All of which makes this live record from Dexateens poignant before you even put the damn thing on. See, the Tuscaloosa, Alabama mob were opening for Drive-By Truckers at the annual Heathens Homecoming on 13th February. Did anyone know what was waiting to befall us all?

Two asides here: first, American place names blow my mind. Tuscaloosa, Alabama. Come on, I live in Solihull, West Midlands. You win America, you win.

Second: not only are the opening for DBT, but they share a bass player in Matt Patton, and Patterson Hood introduces them here. It is somewhat ironic that this Saturday, if the world hadn’t gone to shit, I would have been driving to the nation’s capita to watch them play.

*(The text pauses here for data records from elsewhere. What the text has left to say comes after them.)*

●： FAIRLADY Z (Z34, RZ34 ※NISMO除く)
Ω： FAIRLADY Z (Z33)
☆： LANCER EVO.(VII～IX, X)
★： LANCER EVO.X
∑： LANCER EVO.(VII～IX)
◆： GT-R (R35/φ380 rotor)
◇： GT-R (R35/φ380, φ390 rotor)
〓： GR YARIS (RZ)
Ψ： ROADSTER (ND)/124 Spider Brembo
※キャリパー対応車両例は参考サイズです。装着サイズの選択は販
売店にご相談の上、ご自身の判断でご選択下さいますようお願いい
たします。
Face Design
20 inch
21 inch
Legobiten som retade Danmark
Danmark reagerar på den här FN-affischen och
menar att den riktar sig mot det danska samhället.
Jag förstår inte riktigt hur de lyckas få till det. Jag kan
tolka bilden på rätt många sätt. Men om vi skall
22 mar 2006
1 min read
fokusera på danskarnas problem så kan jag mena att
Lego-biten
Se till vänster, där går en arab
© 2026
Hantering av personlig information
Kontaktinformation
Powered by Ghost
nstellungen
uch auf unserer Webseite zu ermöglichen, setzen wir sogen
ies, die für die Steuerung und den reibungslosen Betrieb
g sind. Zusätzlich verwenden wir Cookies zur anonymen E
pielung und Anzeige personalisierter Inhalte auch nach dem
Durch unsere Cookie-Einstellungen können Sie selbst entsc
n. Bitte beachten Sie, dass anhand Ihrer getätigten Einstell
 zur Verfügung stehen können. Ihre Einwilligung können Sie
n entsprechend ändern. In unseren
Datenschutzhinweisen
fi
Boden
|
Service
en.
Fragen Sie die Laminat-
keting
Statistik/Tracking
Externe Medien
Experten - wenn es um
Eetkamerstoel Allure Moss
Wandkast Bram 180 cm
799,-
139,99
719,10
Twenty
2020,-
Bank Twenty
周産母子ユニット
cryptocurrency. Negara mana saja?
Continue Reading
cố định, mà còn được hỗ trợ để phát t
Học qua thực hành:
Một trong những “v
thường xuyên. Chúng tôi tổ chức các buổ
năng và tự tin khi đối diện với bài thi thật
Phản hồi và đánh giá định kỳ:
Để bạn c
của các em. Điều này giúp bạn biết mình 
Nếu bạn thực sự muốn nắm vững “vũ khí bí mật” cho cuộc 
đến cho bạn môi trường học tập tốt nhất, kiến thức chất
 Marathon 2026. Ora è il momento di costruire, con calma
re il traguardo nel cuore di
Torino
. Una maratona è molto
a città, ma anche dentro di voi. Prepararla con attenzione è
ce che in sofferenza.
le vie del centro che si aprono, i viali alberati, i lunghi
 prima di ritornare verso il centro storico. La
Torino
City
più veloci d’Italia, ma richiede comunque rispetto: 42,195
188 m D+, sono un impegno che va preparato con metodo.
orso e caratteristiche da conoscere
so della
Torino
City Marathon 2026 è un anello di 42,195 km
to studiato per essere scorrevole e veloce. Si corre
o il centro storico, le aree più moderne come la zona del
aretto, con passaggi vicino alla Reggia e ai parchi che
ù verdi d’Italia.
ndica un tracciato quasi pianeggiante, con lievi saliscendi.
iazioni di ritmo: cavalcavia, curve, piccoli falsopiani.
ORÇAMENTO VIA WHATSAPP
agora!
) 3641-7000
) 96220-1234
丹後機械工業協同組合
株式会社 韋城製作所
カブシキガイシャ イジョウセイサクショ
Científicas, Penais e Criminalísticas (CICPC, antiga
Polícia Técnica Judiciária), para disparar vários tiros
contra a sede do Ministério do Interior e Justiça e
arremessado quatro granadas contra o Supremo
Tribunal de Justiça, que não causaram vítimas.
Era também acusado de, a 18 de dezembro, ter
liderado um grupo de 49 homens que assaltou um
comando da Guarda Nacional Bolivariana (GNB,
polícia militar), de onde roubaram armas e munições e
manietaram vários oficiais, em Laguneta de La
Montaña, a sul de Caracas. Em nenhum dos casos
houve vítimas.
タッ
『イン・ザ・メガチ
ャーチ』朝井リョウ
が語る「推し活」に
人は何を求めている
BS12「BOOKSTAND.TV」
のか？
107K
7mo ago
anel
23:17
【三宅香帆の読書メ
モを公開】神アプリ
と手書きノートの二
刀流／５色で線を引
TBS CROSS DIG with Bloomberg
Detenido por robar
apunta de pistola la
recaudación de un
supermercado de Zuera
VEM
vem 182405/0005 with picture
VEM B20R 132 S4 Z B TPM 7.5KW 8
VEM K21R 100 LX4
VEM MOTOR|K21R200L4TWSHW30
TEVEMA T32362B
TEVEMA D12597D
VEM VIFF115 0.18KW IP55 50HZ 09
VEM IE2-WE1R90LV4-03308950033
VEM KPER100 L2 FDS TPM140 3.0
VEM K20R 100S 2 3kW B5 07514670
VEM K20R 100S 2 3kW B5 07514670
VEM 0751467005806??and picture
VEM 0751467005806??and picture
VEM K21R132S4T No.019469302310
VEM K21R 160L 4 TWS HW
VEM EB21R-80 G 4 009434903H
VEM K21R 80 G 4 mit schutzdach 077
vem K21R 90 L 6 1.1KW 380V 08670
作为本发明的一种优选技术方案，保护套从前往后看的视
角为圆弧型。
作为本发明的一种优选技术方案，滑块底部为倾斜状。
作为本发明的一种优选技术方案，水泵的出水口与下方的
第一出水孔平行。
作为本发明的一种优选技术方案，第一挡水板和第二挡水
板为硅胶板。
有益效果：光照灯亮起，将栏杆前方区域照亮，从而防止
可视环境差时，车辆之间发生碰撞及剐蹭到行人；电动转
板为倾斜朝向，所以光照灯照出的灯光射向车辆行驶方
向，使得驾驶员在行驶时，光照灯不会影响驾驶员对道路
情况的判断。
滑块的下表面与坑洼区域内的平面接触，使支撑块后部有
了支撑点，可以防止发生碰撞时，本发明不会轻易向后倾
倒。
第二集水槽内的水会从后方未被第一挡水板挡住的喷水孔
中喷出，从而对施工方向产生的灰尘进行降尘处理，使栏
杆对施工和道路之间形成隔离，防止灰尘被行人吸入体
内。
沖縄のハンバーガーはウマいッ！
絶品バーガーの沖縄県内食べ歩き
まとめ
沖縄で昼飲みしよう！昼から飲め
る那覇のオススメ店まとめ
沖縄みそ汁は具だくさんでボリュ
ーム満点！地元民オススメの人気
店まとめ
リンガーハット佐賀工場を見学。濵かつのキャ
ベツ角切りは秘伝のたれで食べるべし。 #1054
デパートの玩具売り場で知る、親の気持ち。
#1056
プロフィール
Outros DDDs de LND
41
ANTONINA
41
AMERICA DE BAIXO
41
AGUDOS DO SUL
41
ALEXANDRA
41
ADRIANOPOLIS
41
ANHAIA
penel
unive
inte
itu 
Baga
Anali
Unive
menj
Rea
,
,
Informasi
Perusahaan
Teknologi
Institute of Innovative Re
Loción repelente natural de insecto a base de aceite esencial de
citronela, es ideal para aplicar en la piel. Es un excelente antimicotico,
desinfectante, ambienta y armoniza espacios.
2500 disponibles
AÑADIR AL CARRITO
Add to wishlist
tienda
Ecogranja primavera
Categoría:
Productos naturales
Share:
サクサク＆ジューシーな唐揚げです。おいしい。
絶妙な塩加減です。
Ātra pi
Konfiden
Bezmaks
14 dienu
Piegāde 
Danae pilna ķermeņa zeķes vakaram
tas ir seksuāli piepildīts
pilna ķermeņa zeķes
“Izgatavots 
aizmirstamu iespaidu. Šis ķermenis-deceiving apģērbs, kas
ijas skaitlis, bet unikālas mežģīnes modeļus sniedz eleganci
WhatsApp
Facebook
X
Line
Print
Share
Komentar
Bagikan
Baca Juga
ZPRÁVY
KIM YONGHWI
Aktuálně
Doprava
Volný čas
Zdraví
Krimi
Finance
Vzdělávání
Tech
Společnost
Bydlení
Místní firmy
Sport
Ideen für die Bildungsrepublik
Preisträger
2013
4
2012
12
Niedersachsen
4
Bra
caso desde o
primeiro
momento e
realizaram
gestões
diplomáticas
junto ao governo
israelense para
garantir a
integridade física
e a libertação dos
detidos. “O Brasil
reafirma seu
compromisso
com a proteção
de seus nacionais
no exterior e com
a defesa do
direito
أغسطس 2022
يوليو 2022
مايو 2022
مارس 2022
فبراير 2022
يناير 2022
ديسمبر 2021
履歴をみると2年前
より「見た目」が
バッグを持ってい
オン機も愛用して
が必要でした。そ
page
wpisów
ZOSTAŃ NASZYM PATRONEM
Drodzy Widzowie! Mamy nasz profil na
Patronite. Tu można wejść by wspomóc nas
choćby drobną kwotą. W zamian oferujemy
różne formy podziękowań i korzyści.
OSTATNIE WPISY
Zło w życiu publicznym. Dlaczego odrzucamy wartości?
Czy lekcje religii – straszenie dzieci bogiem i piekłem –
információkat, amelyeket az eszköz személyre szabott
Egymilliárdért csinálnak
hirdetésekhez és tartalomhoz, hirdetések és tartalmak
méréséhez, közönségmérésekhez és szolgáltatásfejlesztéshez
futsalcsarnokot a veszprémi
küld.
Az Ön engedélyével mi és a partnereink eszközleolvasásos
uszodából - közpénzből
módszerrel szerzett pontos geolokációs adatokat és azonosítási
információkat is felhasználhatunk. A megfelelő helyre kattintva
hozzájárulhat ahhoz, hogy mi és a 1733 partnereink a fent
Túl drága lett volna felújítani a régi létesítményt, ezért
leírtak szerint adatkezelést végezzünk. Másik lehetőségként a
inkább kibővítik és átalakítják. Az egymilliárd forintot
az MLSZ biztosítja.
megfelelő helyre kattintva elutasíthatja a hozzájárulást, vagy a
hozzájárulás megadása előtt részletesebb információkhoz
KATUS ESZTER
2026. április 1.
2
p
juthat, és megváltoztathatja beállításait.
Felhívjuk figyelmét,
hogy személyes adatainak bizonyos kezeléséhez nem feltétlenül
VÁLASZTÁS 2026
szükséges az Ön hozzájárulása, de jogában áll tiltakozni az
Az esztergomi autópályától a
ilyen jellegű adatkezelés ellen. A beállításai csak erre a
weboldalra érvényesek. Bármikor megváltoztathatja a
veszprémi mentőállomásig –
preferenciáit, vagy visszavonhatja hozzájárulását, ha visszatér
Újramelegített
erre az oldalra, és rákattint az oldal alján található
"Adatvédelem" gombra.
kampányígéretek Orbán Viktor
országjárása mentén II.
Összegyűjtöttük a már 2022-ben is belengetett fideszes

And, whilst that’s a digression, its not a huge one, because I am a Dexateens fan because of DBT, because Hood always talked about them, because of the bass player. They are basically what Hood, Cooley and the rest would be if they were a punk band, which makes them amazing anyway, but, oh but, hearing them live, is even more wonderful than you’d have even dared imagine.

This is a special show, too. Because joining Elliot McPherson, Patton and drummer Brian Gosdin is the original guitarist John Smith, and you can hear the magic here.

A thumping “Cardboard Hearts” is like the most rock n roll thing this side of Dan Baird and Homemade Sin, there’s a bit of a jam on “Settle Down” which wants to be an AC/DC song, you can just tell, “Pine Belt Blues” would be “southern rock” in other hands, but here, it kind of still wants to fight you in a biker bar.

There are highlights everywhere you look in this hour long set, “Anna Lee”, that’s from the top draw, or “Neil Armstrong”, which sees Hood join for some vocal trades (“one of us can still hit the high notes,” jokes McPherson).

Something gloriously spontaneous occurs. I don’t know whether they had a setlist here (never having seen them I don’t know what they do) but frequently you can hear them suggesting songs to each other. And frequently these songs are incredible. “Grandaddy’s Mouth” is Stones-ish and “If your words ain’t no damn good. You’re no good,” has perhaps taken on a different meaning over the last few weeks.

There is just something outright rock n roll fun about it all, “Enough Of Nothing” with its dirty boogie, “Can You Whoop It” – the only song in history to mention Ronnie James Dio and rhyme “Vaseline” with “sharp crease in my jeans” all inside the opening three lines – is worthy of some holy diving to find it, “Take Me To The Speedway” is hewn in the red clay that it mentions, the southern dirt under the nails, and “Teenager”, the gleeful, scrappy punk that ends it, does so with an exultant shout of “She’s just a Teenage Queen, she loves The Dexateens!”

She does, and so should you.

But, there’s an issue. And its neatly exemplified by one of the band on stage (I think its McPherson, don’t message me if I am wrong, I don’t care), after “Down Low”, he says: “you know its awesome to have every single person on earth that’s ever heard that song in one room.”

Self -deprecation? Yes. A neat line? Yes. But like all jokes, rooted in truth. So look, I urge you, if you want to listen to the best rock n roll band that you probably have never heard play an hour of brilliant rock n roll, get this.